そう言えば、こいつはなんで里を追い出されんだっけ?


「不満ではないけど。下僕1号はなんで里を追い出されたのよ。」


「せめて友達にしねぇ?下僕って。」


「2号は未定。」


「1号だけで十分だろ。」


「いーから質問の答えは?」


話がそれた。


私はコイツが追い出された理由を知りたかったんだ。


なんかすごく下らない理由で追い出されてそうってなんとなく想像つくけど。


さすがに1ヶ月一緒にいるからね。なんとなーく気になる。


「追い出された理由って、お前笑うなよ。」


「まぁ、うん。」


「…たくあんだよ。」


「…は?」


「里の長のたくあん。俺が盗ったんだろって。証拠もねぇのに決めつけて追い出された。」


…たくあんって、あのたくあん??


沢庵と書いてタクアン?


本気で言ってるの??


「想像のウン100倍もくだらな過ぎて笑いすら起きない。」


「やめろよその目!!本人が1番くだらねぇって思ってんだからよ!!」


「それが理由で追い出されたなら、あんた里で嫌われてるわよ。」


「なんで!?」


「いやだって…沢庵で追放とか草も枯れる。」


「うぐっ。

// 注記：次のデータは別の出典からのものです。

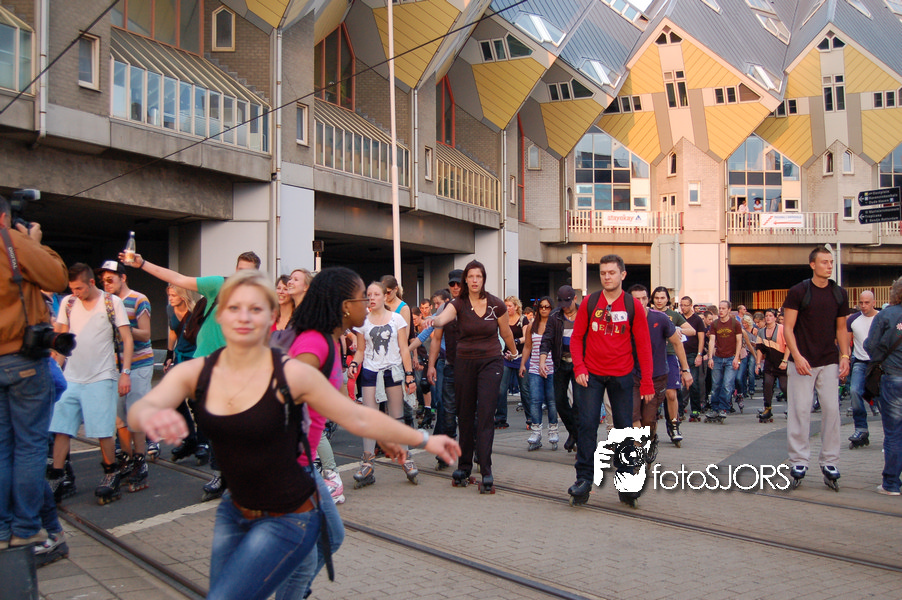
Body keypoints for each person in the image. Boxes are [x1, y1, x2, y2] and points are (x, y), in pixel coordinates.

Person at [128, 270, 460, 600]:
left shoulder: (291, 373)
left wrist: (426, 440)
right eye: (234, 307)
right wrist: (151, 414)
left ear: (271, 316)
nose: (244, 317)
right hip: (234, 509)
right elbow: (141, 408)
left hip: (287, 515)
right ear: (219, 315)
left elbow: (356, 415)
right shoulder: (196, 372)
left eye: (256, 308)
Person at [121, 250, 261, 500]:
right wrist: (142, 264)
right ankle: (221, 473)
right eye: (240, 271)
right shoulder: (218, 285)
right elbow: (178, 278)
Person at [276, 266, 368, 599]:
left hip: (302, 464)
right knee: (306, 554)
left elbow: (336, 403)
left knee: (330, 537)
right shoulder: (314, 343)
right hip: (288, 465)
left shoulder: (328, 340)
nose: (367, 304)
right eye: (362, 298)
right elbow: (280, 394)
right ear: (345, 306)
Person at [0, 196, 68, 549]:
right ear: (4, 218)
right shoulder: (11, 241)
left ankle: (1, 530)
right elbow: (57, 278)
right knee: (29, 447)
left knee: (1, 449)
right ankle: (26, 529)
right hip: (22, 359)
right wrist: (33, 241)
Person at [567, 255, 654, 508]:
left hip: (622, 374)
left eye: (612, 272)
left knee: (624, 429)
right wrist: (579, 367)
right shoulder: (590, 302)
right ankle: (584, 480)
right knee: (587, 425)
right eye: (603, 273)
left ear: (622, 275)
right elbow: (576, 338)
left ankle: (626, 483)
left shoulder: (632, 306)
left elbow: (644, 346)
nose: (607, 277)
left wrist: (647, 382)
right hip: (591, 374)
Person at [427, 260, 518, 493]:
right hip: (464, 362)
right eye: (471, 276)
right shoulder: (458, 304)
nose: (475, 280)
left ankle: (486, 470)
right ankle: (464, 467)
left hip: (491, 362)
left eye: (479, 276)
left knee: (485, 415)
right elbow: (443, 318)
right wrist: (433, 320)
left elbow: (506, 332)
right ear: (466, 280)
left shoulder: (496, 304)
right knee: (465, 415)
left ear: (483, 279)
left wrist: (514, 352)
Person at [49, 264, 134, 504]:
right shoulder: (68, 303)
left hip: (101, 375)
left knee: (102, 429)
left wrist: (125, 372)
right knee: (61, 427)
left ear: (91, 283)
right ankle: (57, 476)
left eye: (79, 288)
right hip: (71, 377)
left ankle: (111, 472)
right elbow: (61, 340)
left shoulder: (111, 303)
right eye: (72, 288)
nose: (75, 292)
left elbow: (127, 339)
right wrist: (55, 370)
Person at [782, 246, 850, 490]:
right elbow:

そうなんだけどよ…。」


くっっっだんな。


それで追い出されて1ヶ月、お風呂も入れずご飯も食べられずで過ごしたの??


割に合わなすぎる。


「私今度からあんたの事たくあんって呼ぶわ。」


「やめろよクソだせぇから。」


「他人をこんな哀れに思うなんて人生初。貴重な経験をどうもありがとう。」


「嫌なありがとうだな。」


うぐぅって呟く鬼をチラっと見れば周りの景色を見ながら歩いてる。


この前私に”いなくなんねぇ!”とか大口叩いてたクセに恥ずかしくないのかな?


あ、そんな事してるうちに家に着いた。


さてさて、まずは洗濯物回して…


ーガチャ。


「ただいー…な、なにこれ?」


「…退院祝い。」


「…」


驚いた。


玄関開けてまっすぐリビングまで行けば、ケーキとご飯が並んでる。


誰が作ったの?これ。


「手ぇ洗って席つけよ。昼だけど食っちまおーぜ。」


「誰が作ったの?」


「俺。」


「マジでか。」


「味は保証しねぇけど。退院オメデト。元々ガリガリなんだからきちんと食えよ。」


「痩せ型と言え。筋肉ゴリゴリのゴリラ鬼。」


「俺は普通だ。ったく。」


ニカッて笑ってソファに倒れ込む鬼。


誰かにご飯作ってもらうって、初めて。


なんか私この鬼が来てから色々な初めてを経験してるなぁ…


「〜っ。て、洗ってくる。」


「おー。早くしろよな。」


「ん。」


今顔、少し赤いかも。


早く出て顔洗って通常に戻らないと。


パタパタパターパタン。


―――



「…喜んでるみてーでなにより。」


口を結んで喜びを噛み締める鬼であった。